ACTION ITEM: Among the records below, which lines contain the string "vase"? Report them.
#### RECORDS FOR THIS EXERCISE ####
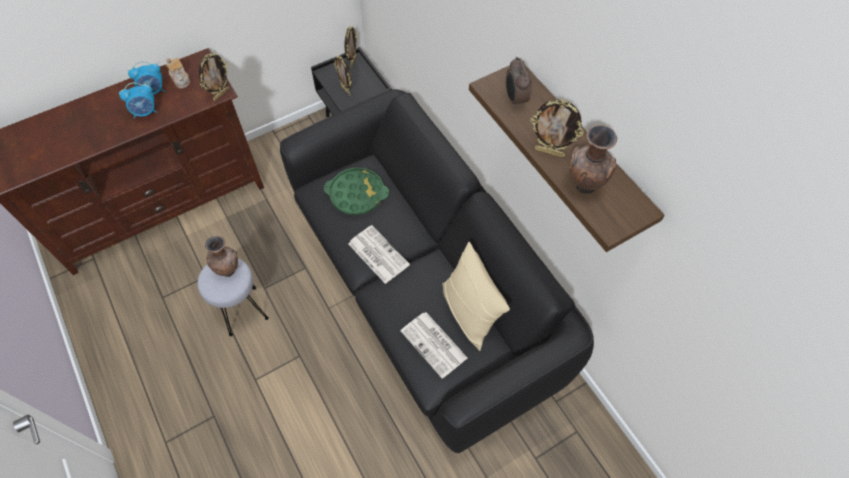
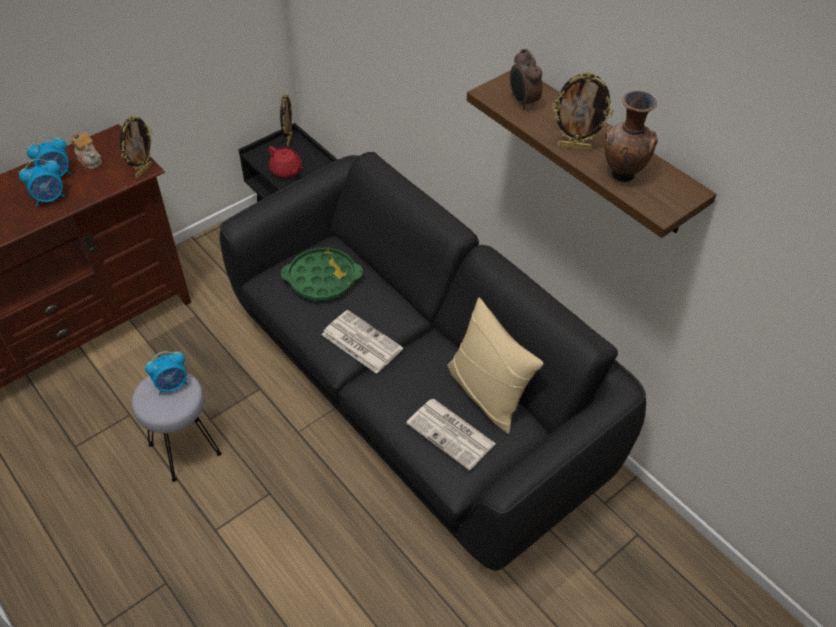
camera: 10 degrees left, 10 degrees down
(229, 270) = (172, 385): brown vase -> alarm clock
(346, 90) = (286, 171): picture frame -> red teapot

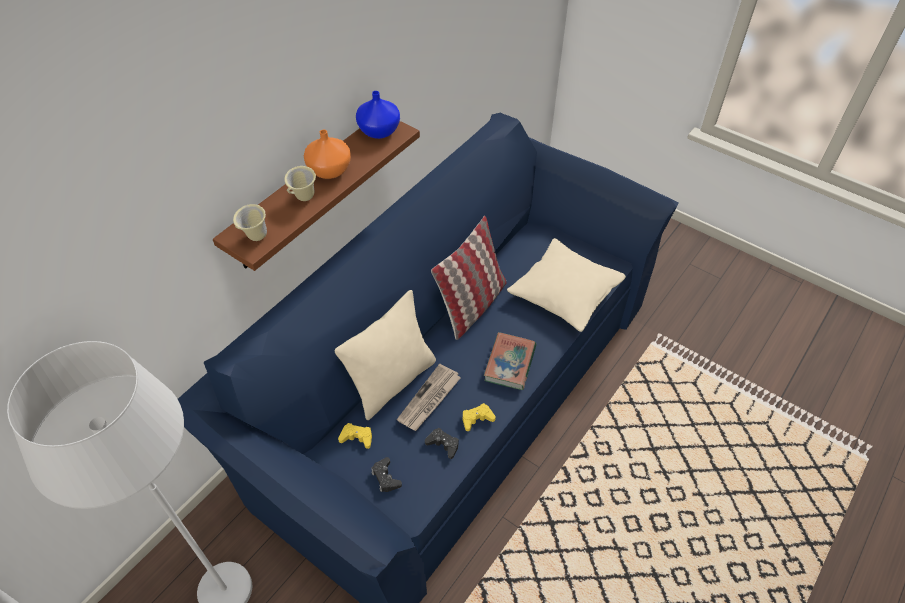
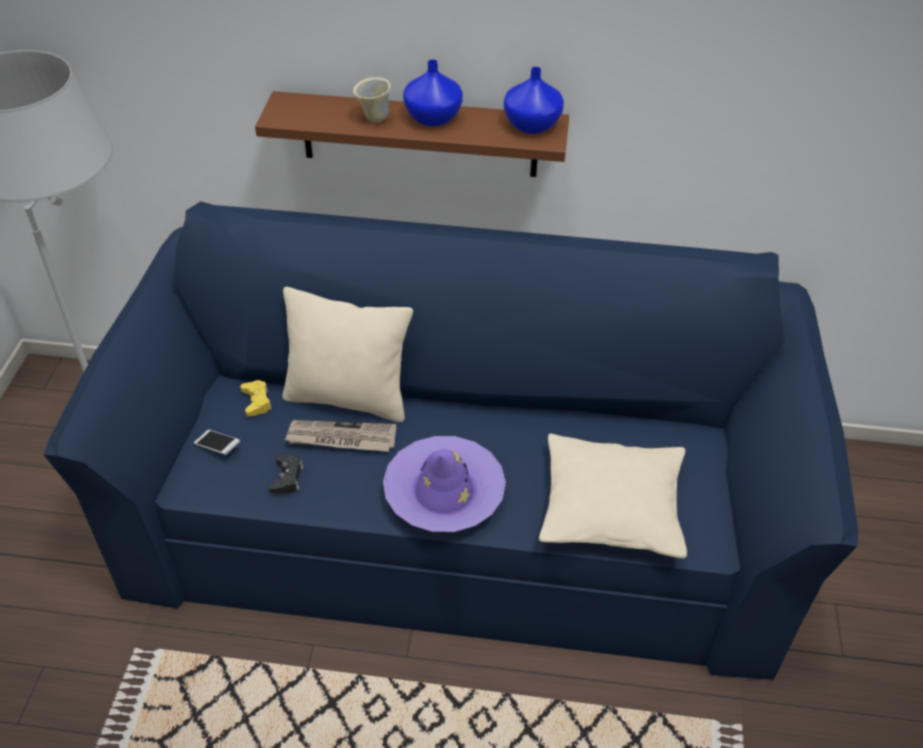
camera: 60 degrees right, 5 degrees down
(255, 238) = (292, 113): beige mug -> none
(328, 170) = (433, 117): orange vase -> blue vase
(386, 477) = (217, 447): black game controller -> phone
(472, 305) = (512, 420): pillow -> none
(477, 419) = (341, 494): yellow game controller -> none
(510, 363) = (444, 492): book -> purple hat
####
WRITTEN SOLUTION:
(229, 270) = (172, 385): brown vase -> alarm clock
(328, 170) = (433, 117): orange vase -> blue vase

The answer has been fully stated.